Senior Site Reliability Engineer
This is a highly sought-after role that requires expertise in managing complex systems and ensuring their high availability, scalability, and performance.
About the Role:
* Design, build, and maintain scalable, secure, and measurable infrastructure with code.
* Analyze and improve the efficiency, scalability, and reliability of our backend systems.
* Build and mature automation tools for robust continuous integration and deployment pipelines.
* Facilitate capacity planning.
Key Responsibilities:
1. Develop and implement strategies to improve system reliability and uptime.

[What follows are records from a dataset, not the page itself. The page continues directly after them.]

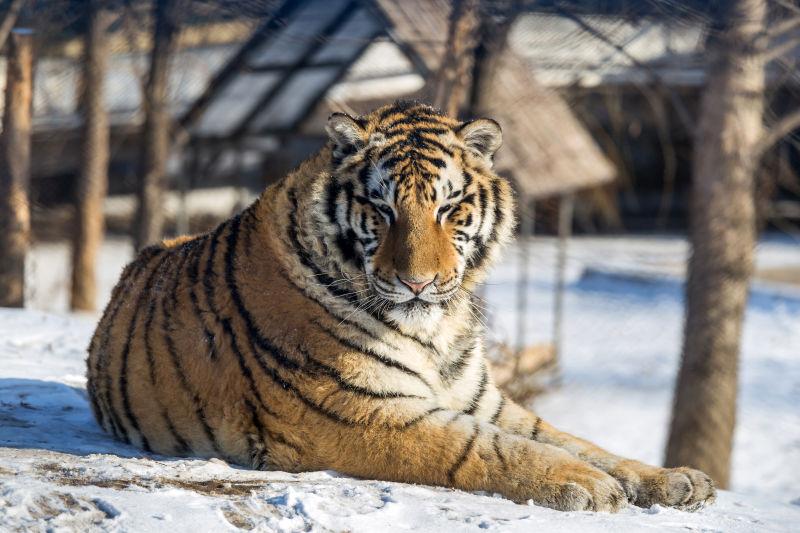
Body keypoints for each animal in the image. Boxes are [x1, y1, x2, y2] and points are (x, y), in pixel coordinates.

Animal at [84, 100, 716, 512]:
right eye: (382, 210)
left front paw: (674, 480)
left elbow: (577, 440)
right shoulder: (359, 412)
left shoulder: (487, 403)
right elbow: (484, 449)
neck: (438, 328)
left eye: (448, 209)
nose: (417, 283)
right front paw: (587, 484)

2. Leverage expertise in cloud computing, DevOps, and SRE practices to optimize system performance.
3. Collaborate with cross-functional teams to ensure seamless delivery of software applications.
Required Skills and Qualifications:
* Expertise in Kubernetes (EKS), CI/CD tools (e.g., ArgoCD, GitHub Actions), and observability platforms (e.g., Datadog).

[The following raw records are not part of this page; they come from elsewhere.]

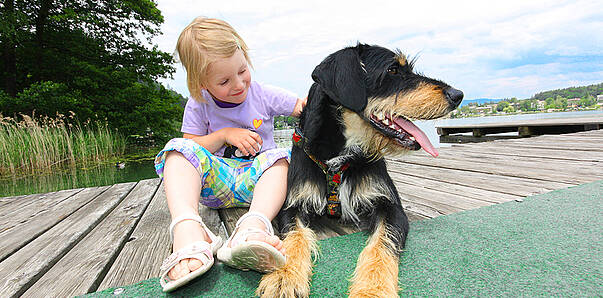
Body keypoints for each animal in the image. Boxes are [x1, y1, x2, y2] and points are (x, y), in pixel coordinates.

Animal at [256, 43, 462, 296]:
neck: (340, 156)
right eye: (393, 70)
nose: (458, 95)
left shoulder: (392, 208)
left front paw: (372, 290)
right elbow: (293, 236)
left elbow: (382, 244)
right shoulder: (292, 206)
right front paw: (284, 276)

* Proficiency in automating platform deployment and maintenance tasks (e.g., cluster upgrades, CI/CD workflows).
* Familiarity with integrating tools like Terraform, Elasticsearch, Kafka, Cassandra, and Databricks into the broader platform.
* Knowledge of scaling, failover, and platform reliability best practices.
* Cross-team collaboration skills.
Benefits:
* Pension contribution.
* Flexible work environment.
About Us:
We are a company dedicated to solving complex technology challenges. We offer a dynamic work environment with opportunities for growth and development.